Supported Models: gccf and lightgcn.

🔮 Profile Generation and Diversification

Here we provide some examples with Amazon-Arts Data to conduct user/item profile generation and diversification.

Firstly, we need to complete the following three steps.

Install the openai library pip install openai
Prepare your OpenAI API Key
Enter your key on Line 5 of these files: generation/generate_profile.py and generation/diverse_profile.py.

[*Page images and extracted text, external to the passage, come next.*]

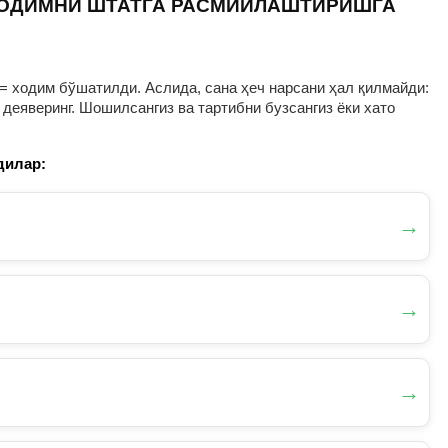
ХОДИМНИ ШТАТГА РАСМИЙЛАШТИРИШГА
= ходим бўшатилди. Аслида, сана ҳеч нарсани ҳал қилмайди:
деяверинг. Шошилсангиз ва тартибни бузсангиз ёки хато
дилар:
→
→
→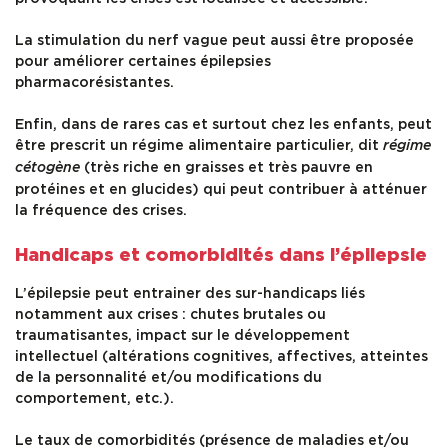
La stimulation du nerf vague peut aussi être proposée
pour améliorer certaines épilepsies
pharmacorésistantes.
Enfin, dans de rares cas et surtout chez les enfants, peut
être prescrit un régime alimentaire particulier, dit
régime
(très riche en graisses et très pauvre en
cétogène
protéines et en glucides) qui peut contribuer à atténuer
la fréquence des crises.
Handicaps et comorbidités dans l’épilepsie
L’épilepsie peut entrainer des sur-handicaps liés
notamment aux crises : chutes brutales ou
traumatisantes, impact sur le développement
intellectuel (altérations cognitives, affectives, atteintes
de la personnalité et/ou modifications du
comportement, etc.).
Le taux de comorbidités (présence de maladies et/ou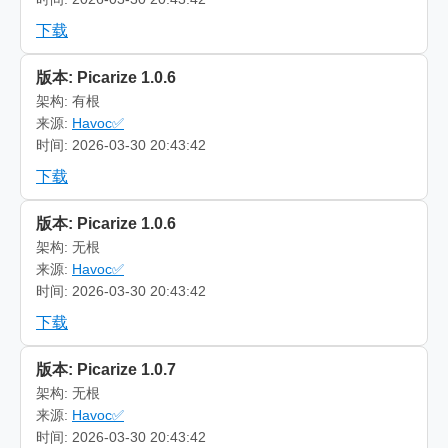
下载
版本: Picarize 1.0.6
架构: 有根
来源:
Havoc✅
时间: 2026-03-30 20:43:42
下载
版本: Picarize 1.0.6
架构: 无根
来源:
Havoc✅
时间: 2026-03-30 20:43:42
下载
版本: Picarize 1.0.7
架构: 无根
来源:
Havoc✅
时间: 2026-03-30 20:43:42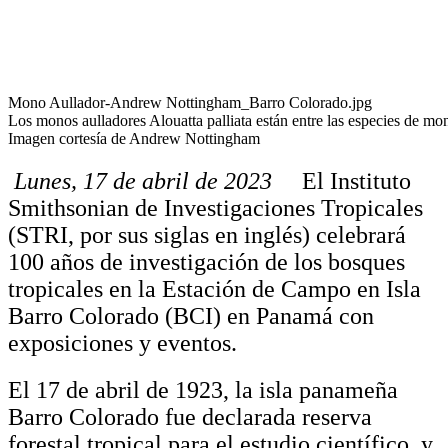
Mono Aullador-Andrew Nottingham_Barro Colorado.jpg
Los monos aulladores Alouatta palliata están entre las especies de m
Imagen cortesía de Andrew Nottingham
Lunes, 17 de abril de 2023
El Instituto
Smithsonian de Investigaciones Tropicales
(STRI, por sus siglas en inglés) celebrará
100 años de investigación de los bosques
tropicales en la Estación de Campo en Isla
Barro Colorado (BCI) en Panamá con
exposiciones y eventos.
El 17 de abril de 1923, la isla panameña
Barro Colorado fue declarada reserva
forestal tropical para el estudio científico, y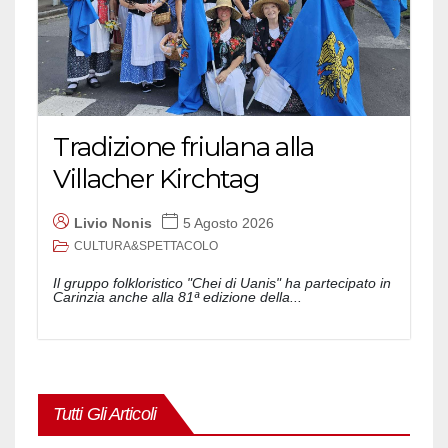
Tradizione friulana alla
Villacher Kirchtag
Livio Nonis
5 Agosto 2026
CULTURA&SPETTACOLO
Il gruppo folkloristico "Chei di Uanis" ha partecipato in
Carinzia anche alla 81ª edizione della...
Tutti Gli Articoli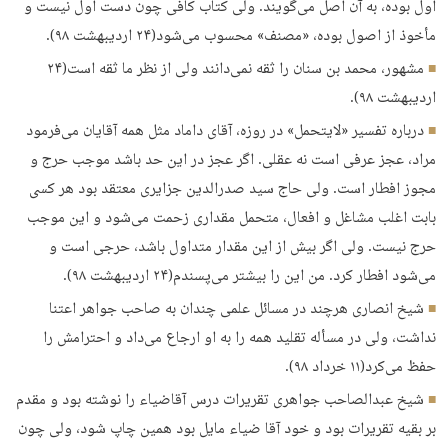
اول بوده، به آن اصل می‌گویند. ولی کتاب کافی چون دست اول نیست و
مأخوذ از اصول بوده، «مصنف» محسوب می‌شود(۲۴ اردیبهشت ۹۸).
مشهور، محمد بن سنان را ثقه نمی‌دانند ولی از نظر ما ثقه است(۲۴
اردیبهشت ۹۸).
درباره تفسیر «لایتحمل» در روزه، آقای داماد مثل همه آقایان می‌فرمود
مراد، عجز عرفی است نه عقلی. اگر عجز در این حد باشد موجب حرج و
مجوز افطار است. ولی حاج سید صدرالدین جزایری معتقد بود هر کسی
بابت اغلب مشاغل و افعال، متحمل مقداری زحمت می‌شود و این موجب
حرج نیست. ولی اگر بیش از این مقدار متداول باشد، حرجی است و
می‌شود افطار کرد. من این را بیشتر می‌پسندم(۲۴ اردیبهشت ۹۸).
شیخ انصاری هرچند در مسائل علمی چندان به صاحب جواهر اعتنا
نداشت، ولی در مسأله تقلید همه را به او ارجاع می‌داد و احترامش را
حفظ می‌کرد(۱۱ خرداد ۹۸).
شیخ عبدالصاحب جواهری تقریرات درس آقاضیاء را نوشته بود و مقدم
بر بقیه تقریرات بود و خود آقا ضیاء مایل بود همین چاپ شود، ولی چون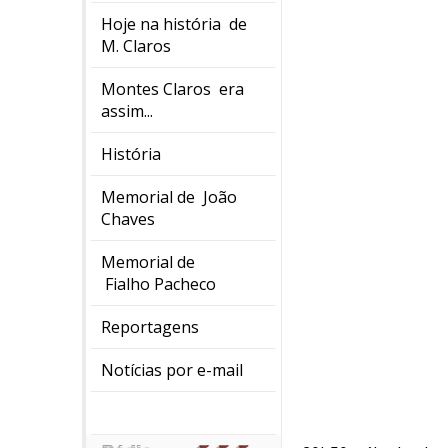
Hoje na história de
M. Claros
Montes Claros era
assim...
História
Memorial de João
Chaves
Memorial de
Fialho Pacheco
Reportagens
Notícias por e-mail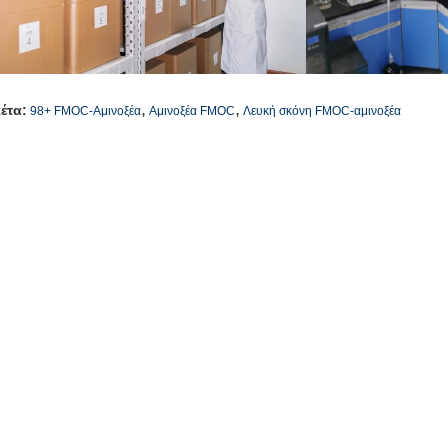
,
,
κέτα:
98+ FMOC-Αμινοξέα
Αμινοξέα FMOC
Λευκή σκόνη FMOC-αμινοξέα
οιχεία επικοινωνίας
SICHUAN HONGRI PAHRM-TECH
Στείλετε το ερώτημά σας 
O., LTD
πεύθυνος Επικοινωνίας:
admin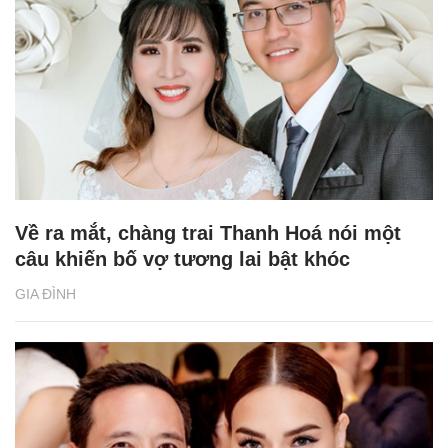
Về ra mắt, chàng trai Thanh Hoá nói một
câu khiến bố vợ tương lai bật khóc
GIA ĐÌNH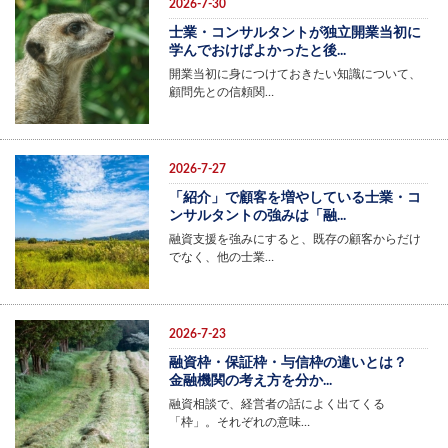
2026-7-30
士業・コンサルタントが独立開業当初に
学んでおけばよかったと後...
開業当初に身につけておきたい知識について、
顧問先との信頼関…
2026-7-27
「紹介」で顧客を増やしている士業・コ
ンサルタントの強みは「融...
融資支援を強みにすると、既存の顧客からだけ
でなく、他の士業…
2026-7-23
融資枠・保証枠・与信枠の違いとは？
金融機関の考え方を分か...
融資相談で、経営者の話によく出てくる
「枠」。それぞれの意味…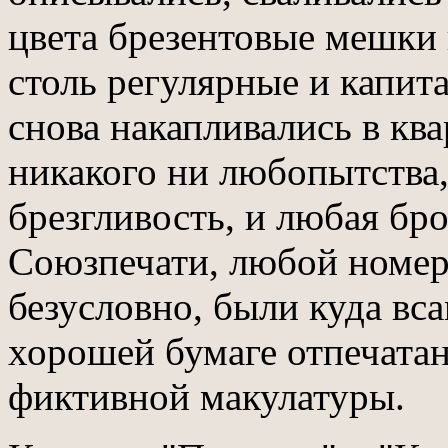
цвета брезентовые мешки 
столь регулярные и капита
снова накапливались в ква
никакого ни любопытства, 
брезгливость, и любая бр
Союзпечати, любой номер
безусловно, были куда вс
хорошей бумаге отпечата
фиктивной макулатуры.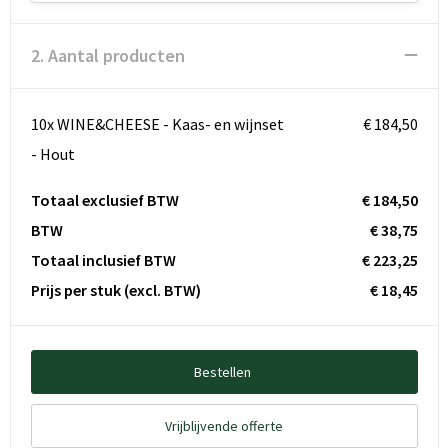
2. Aantal producten
10x WINE&CHEESE - Kaas- en wijnset
€ 184,50
- Hout
Totaal exclusief BTW
€ 184,50
BTW
€ 38,75
Totaal inclusief BTW
€ 223,25
Prijs per stuk
(excl. BTW)
€ 18,45
Bestellen
Vrijblijvende offerte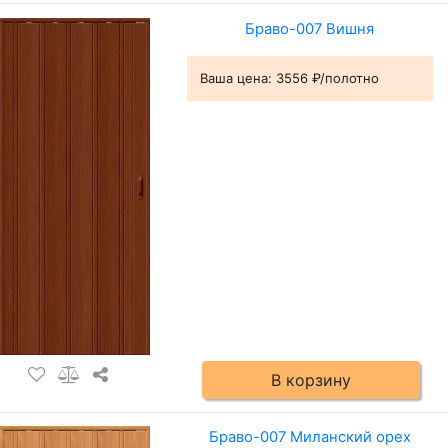
Браво-007 Вишня
Ваша цена:
3556 ₽/полотно
В корзину
Браво-007 Миланский орех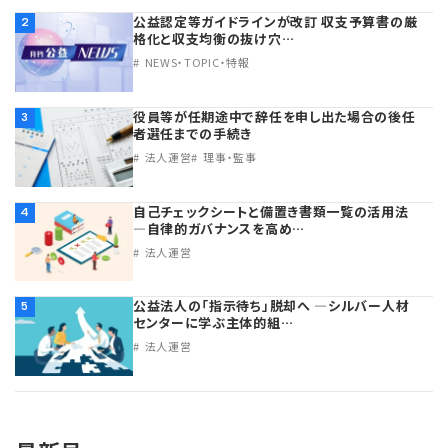
公益認定等ガイドラインが改訂 収支予算書の厳
2
格化と収支均衡の抜け穴…
NEWS・TOPIC・特報
役員等が任期途中で辞任を申し出た場合の後任
3
者選任までの手続き
法人運営
理事・監事
自己チェックシートと備置き書類一覧の活用法
4
―自律的ガバナンスを高め…
法人運営
公益法人の「指示待ち」脱却へ ―シルバー人材
5
センターに学ぶ主体的組…
法人運営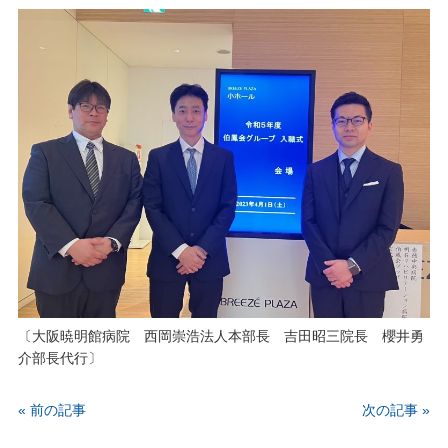
〔大阪暁明館病院 西岡崇浩法人本部長 吉田昭三院長 櫻井勇
介部長代行〕
« 前の記事
次の記事 »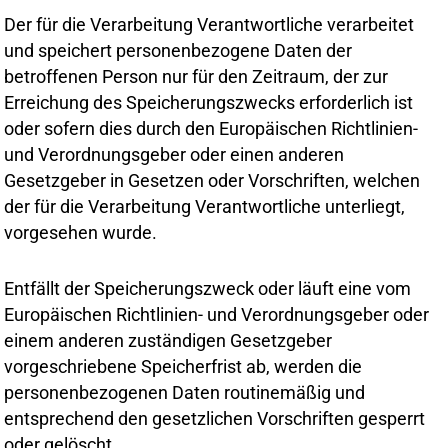
Der für die Verarbeitung Verantwortliche verarbeitet
und speichert personenbezogene Daten der
betroffenen Person nur für den Zeitraum, der zur
Erreichung des Speicherungszwecks erforderlich ist
oder sofern dies durch den Europäischen Richtlinien-
und Verordnungsgeber oder einen anderen
Gesetzgeber in Gesetzen oder Vorschriften, welchen
der für die Verarbeitung Verantwortliche unterliegt,
vorgesehen wurde.
Entfällt der Speicherungszweck oder läuft eine vom
Europäischen Richtlinien- und Verordnungsgeber oder
einem anderen zuständigen Gesetzgeber
vorgeschriebene Speicherfrist ab, werden die
personenbezogenen Daten routinemäßig und
entsprechend den gesetzlichen Vorschriften gesperrt
oder gelöscht.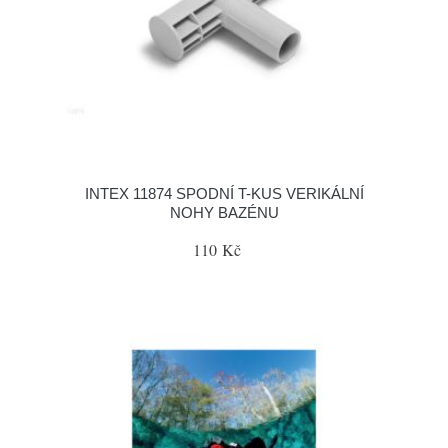
INTEX 11874 SPODNÍ T-KUS VERIKÁLNÍ
NOHY BAZÉNU
110 Kč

Then, here are the commands to generate the desired output with examples:

Profile Generation:

python generation/generate_profile.py
Profile Diversification:

python generation/diverse_profile.py

😀 The instructions we designed are saved in the generation/instruction folder. You can modify them according to your requirements and generate the desired output!

🌟 Citation

If you find this work is helpful to your research, please consider citing our paper:

@article{ren2024easyrec,
  title={EasyRec: Simple yet Effective Language Models for Recommendation},
  author={Ren, Xubin and Huang, Chao},
  journal={arXiv preprint arXiv:2408.08821},
  year={2024}
}

Thanks for your interest in our work!